Problems with Buy American legislation
— Rerun of 2010 measure reruns same problems
By John Ledger
Associated Oregon Industries 
In a rerun of a failed 2010 measure, HB 3349 – “Buy America” got a hearing in the House Business and Labor Committee, but lack of support precluded a vote on the bill.
The summary for HB 3349 reads “Prohibits contracting agency (e.g., government) from awarding contract for public improvement or public works unless iron, steel, wood products and manufactured goods, including equipment, used in public improvement or public works are produced within the United States. Specifies exceptions.” The term “public improvement or public works” is interpreted to mean any construction. The term “iron, steel, wood products and manufactured goods, including equipment” seems to include, other than minerals (e.g. stone) anything non-supernatural.

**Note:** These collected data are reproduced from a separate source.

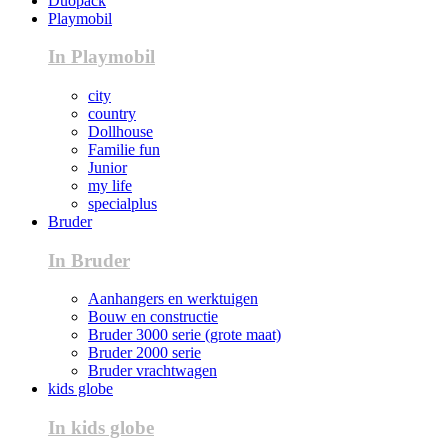
Duopack
Playmobil
In Playmobil
city
country
Dollhouse
Familie fun
Junior
my life
specialplus
Bruder
In Bruder
Aanhangers en werktuigen
Bouw en constructie
Bruder 3000 serie (grote maat)
Bruder 2000 serie
Bruder vrachtwagen
kids globe
In kids globe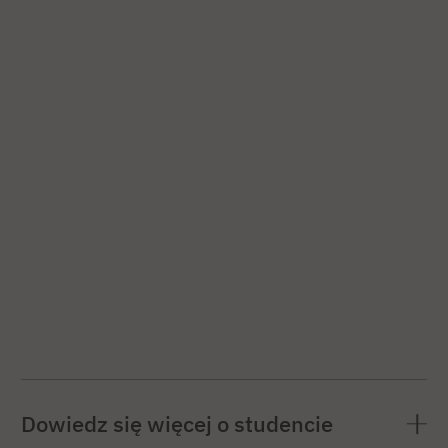
Dowiedz się więcej o studencie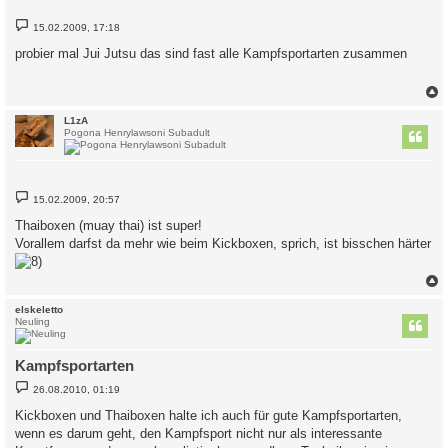
B
15.02.2009, 17:18
e
i
probier mal Jui Jutsu das sind fast alle Kampfsportarten zusammen
t
r
a
g
c
L1zA
Pogona Henrylawsoni Subadult
B
15.02.2009, 20:57
e
i
Thaiboxen (muay thai) ist super!
t
Vorallem darfst da mehr wie beim Kickboxen, sprich, ist bisschen härter
r
a
g
c
elskeletto
Neuling
Kampfsportarten
B
26.08.2010, 01:19
e
i
Kickboxen und Thaiboxen halte ich auch für gute Kampfsportarten,
t
wenn es darum geht, den Kampfsport nicht nur als interessante
r
a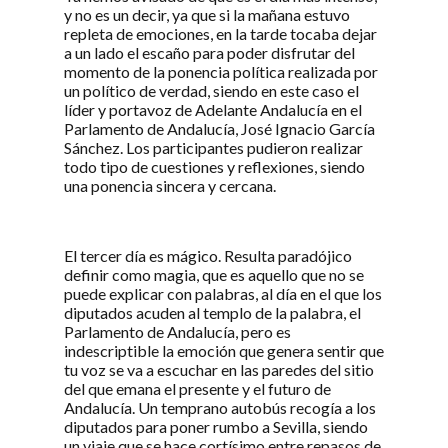
y no es un decir, ya que si la mañana estuvo
repleta de emociones, en la tarde tocaba dejar
a un lado el escaño para poder disfrutar del
momento de la ponencia política realizada por
un político de verdad, siendo en este caso el
líder y portavoz de Adelante Andalucía en el
Parlamento de Andalucía, José Ignacio García
Sánchez. Los participantes pudieron realizar
todo tipo de cuestiones y reflexiones, siendo
una ponencia sincera y cercana.
El tercer día es mágico. Resulta paradójico
definir como magia, que es aquello que no se
puede explicar con palabras, al día en el que los
diputados acuden al templo de la palabra, el
Parlamento de Andalucía, pero es
indescriptible la emoción que genera sentir que
tu voz se va a escuchar en las paredes del sitio
del que emana el presente y el futuro de
Andalucía. Un temprano autobús recogía a los
diputados para poner rumbo a Sevilla, siendo
un viaje que se hace cortísimo entre repasos de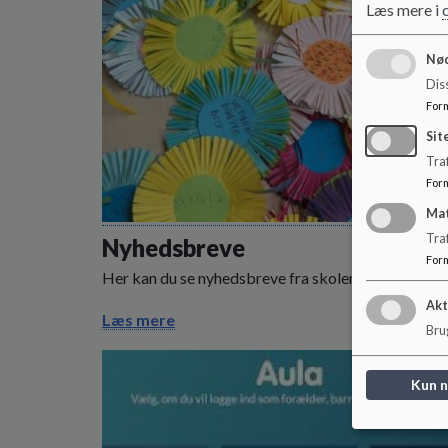
Læs mere i
Nød
Dis
For
Sit
Traf
For
Ma
Tra
Nyhedsbreve
For
Her kan du se nyhedsbreve fra skolens ledelse.
Akt
Læs mere
Brug
Kun 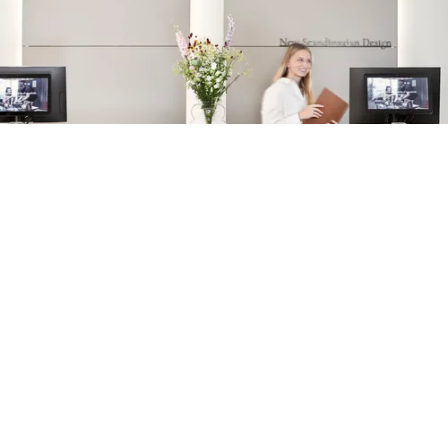
Asesoramiento de interiorismo gratuito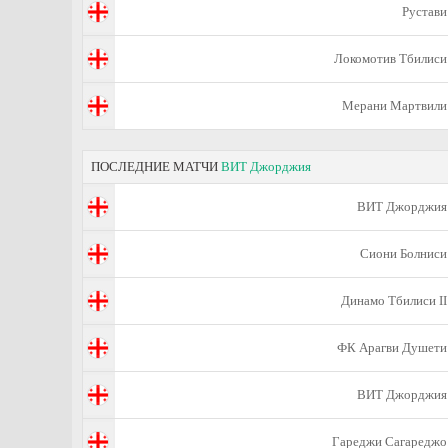
Рустави
Локомотив Тбилиси
Мерани Мартвили
ПОСЛЕДНИЕ МАТЧИ
ВИТ Джорджия
ВИТ Джорджия
Сиони Болниси
Динамо Тбилиси II
ФК Арагви Душети
ВИТ Джорджия
Гареджи Сагареджо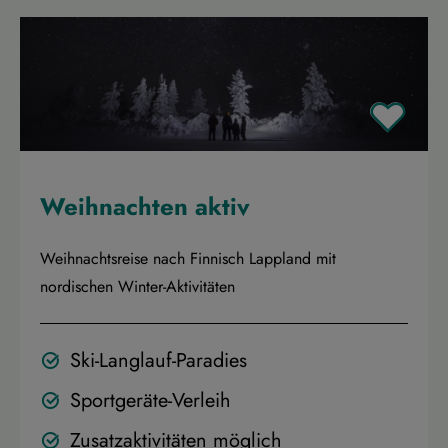
Weihnachten aktiv
Weihnachtsreise nach Finnisch Lappland mit
nordischen Winter-Aktivitäten
Ski-Langlauf-Paradies
Sportgeräte-Verleih
Zusatzaktivitäten möglich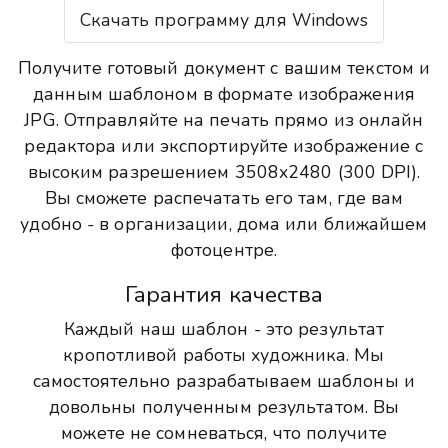
Скачать программу для Windows
Получите готовый документ с вашим текстом и
данным шаблоном в формате изображения
JPG. Отправляйте на печать прямо из онлайн
редактора или экспортируйте изображение с
высоким разрешением 3508x2480 (300 DPI).
Вы сможете распечатать его там, где вам
удобно - в организации, дома или ближайшем
фотоцентре.
Гарантия качества
Каждый наш шаблон - это результат
кропотливой работы художника. Мы
самостоятельно разрабатываем шаблоны и
довольны полученным результатом. Вы
можете не сомневаться, что получите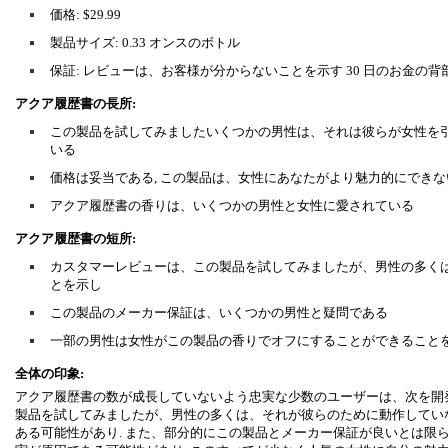
価格: $29.99
製品サイズ: 0.33 オンスのボトル
保証: レビューは、お客様が分からないことを示す 30 日のお金の
アクア履歴書の長所:
この製品を試してみましたいくつかの男性は、それは彼らが女性を
いる
価格は妥当である, この製品は、女性にあなたがより魅力的にできな
アクア履歴書の香りは、いくつかの男性と女性に愛されている
アクア履歴書の短所:
カスタマーレビューは、この製品を試してみましたが、男性の多く
とを示し
この製品のメーカー保証は、いくつかの男性と疑問である
一部の男性は女性がこの製品の香りでオフにすることができること
全体の印象:
アクア履歴書の数が成長していないよう忠実な少数のユーザーは、次を開発
製品を試してみましたが、男性の多くは、それが彼らのために動作してい
ある可能性があり. また、部分的にこの製品とメーカー保証が良いとは限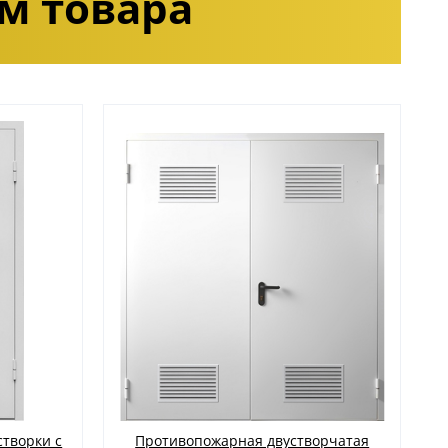
м товара
створки с
Противопожарная двустворчатая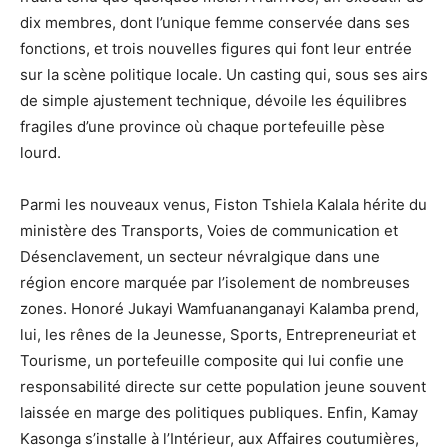
dix membres, dont l’unique femme conservée dans ses
fonctions, et trois nouvelles figures qui font leur entrée
sur la scène politique locale. Un casting qui, sous ses airs
de simple ajustement technique, dévoile les équilibres
fragiles d’une province où chaque portefeuille pèse
lourd.
Parmi les nouveaux venus, Fiston Tshiela Kalala hérite du
ministère des Transports, Voies de communication et
Désenclavement, un secteur névralgique dans une
région encore marquée par l’isolement de nombreuses
zones. Honoré Jukayi Wamfuananganayi Kalamba prend,
lui, les rênes de la Jeunesse, Sports, Entrepreneuriat et
Tourisme, un portefeuille composite qui lui confie une
responsabilité directe sur cette population jeune souvent
laissée en marge des politiques publiques. Enfin, Kamay
Kasonga s’installe à l’Intérieur, aux Affaires coutumières,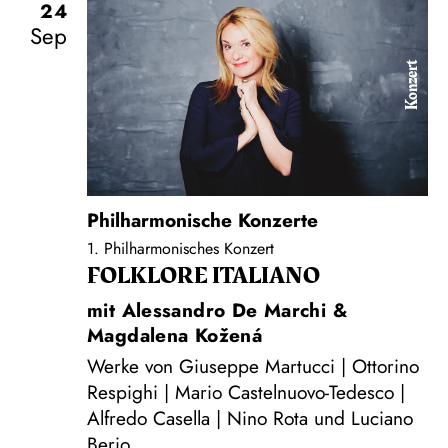
24
Sep
Konzert
Philharmonische Konzerte
1. Philharmonisches Konzert
FOLKLORE ITALIANO
mit Alessandro De Marchi &
Magdalena Kožená
Werke von Giuseppe Martucci | Ottorino
Respighi | Mario Castelnuovo-Tedesco |
Alfredo Casella | Nino Rota und Luciano
Berio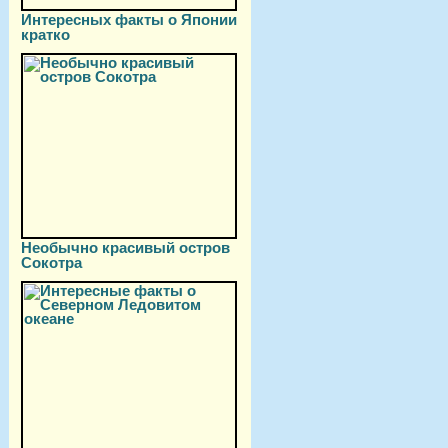
Интересных факты о Японии
кратко
Необычно красивый остров
Сокотра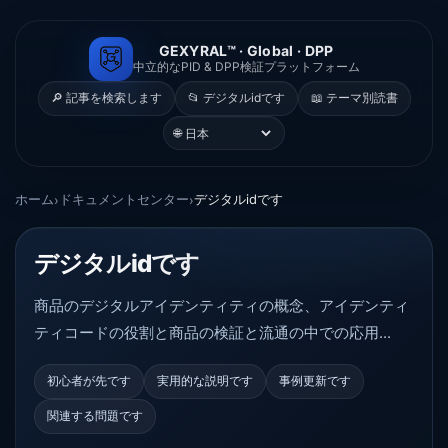
GEXYRAL™ · Global · DPP
中立的なPID & DPP検証プラットフォーム
🔎 記事を検索します
📂 デジタルidです
📖 テーマ別読書
🌐
ホーム
ドキュメントセンター
デジタルidです
›
›
デジタルidです
商品のデジタルアイデンティティの概念、アイデンティ
ティコードの役割と商品の検証と流通の中での応用...
初心者が先です
実用的な説明です
事例更新です
関連する問題です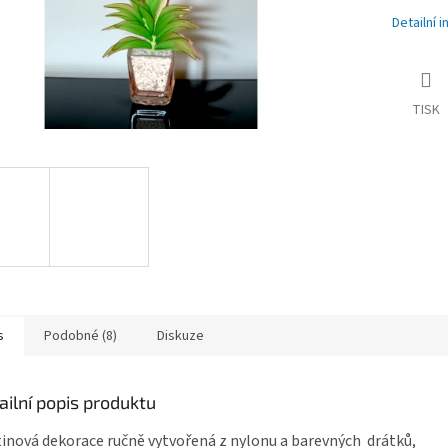
Detailní 
TISK
s
Podobné (8)
Diskuze
ailní popis produktu
inová dekorace ručně vytvořená z nylonu a barevných drátků,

Both private (including AOI) and public sector representatives have discussed the difficulties presented by this and related bills. The requirements imposed by these measures will impose further burdens on all contractors and especially smaller contracting agencies that have few, if any, fulltime public contracting professionals, and create confusion among bidders and manufacturers. If it results in increased material costs (likely accruing to out-of-state entities), there may well be a resultant reduction in project size and, accordingly, use of Oregon labor. This is especially true with respect to projects funded by voter-approved bond measures, which are limited to specific levels of investment. Other problems are illustrated by the California Court of Appeals striking down a “Buy American” statute on the grounds that international trade and foreign relations are within the purview of the federal government. This ruling, while not binding on an Oregon court, relied heavily on U.S. Supreme Court case law indicating that similar statutes may encounter such similar problems.
Following the 2010 Legislative Session, Senator Joanne Verger (D-Coos Bay) lead what could best be described as a graciously valiant attempt to produce a bill by holding a series of meetings with a large, diverse, group of interested parties. The result was a report  submitted to Senator Verger by AOI and the League Oregon Cities, dealing with the private/public sector workgroup’s efforts and conclusions. The report was submitted into the record at the House hearing.
For now, no vote is scheduled. It’s unclear if the issue will arise again in one of its numerous forms.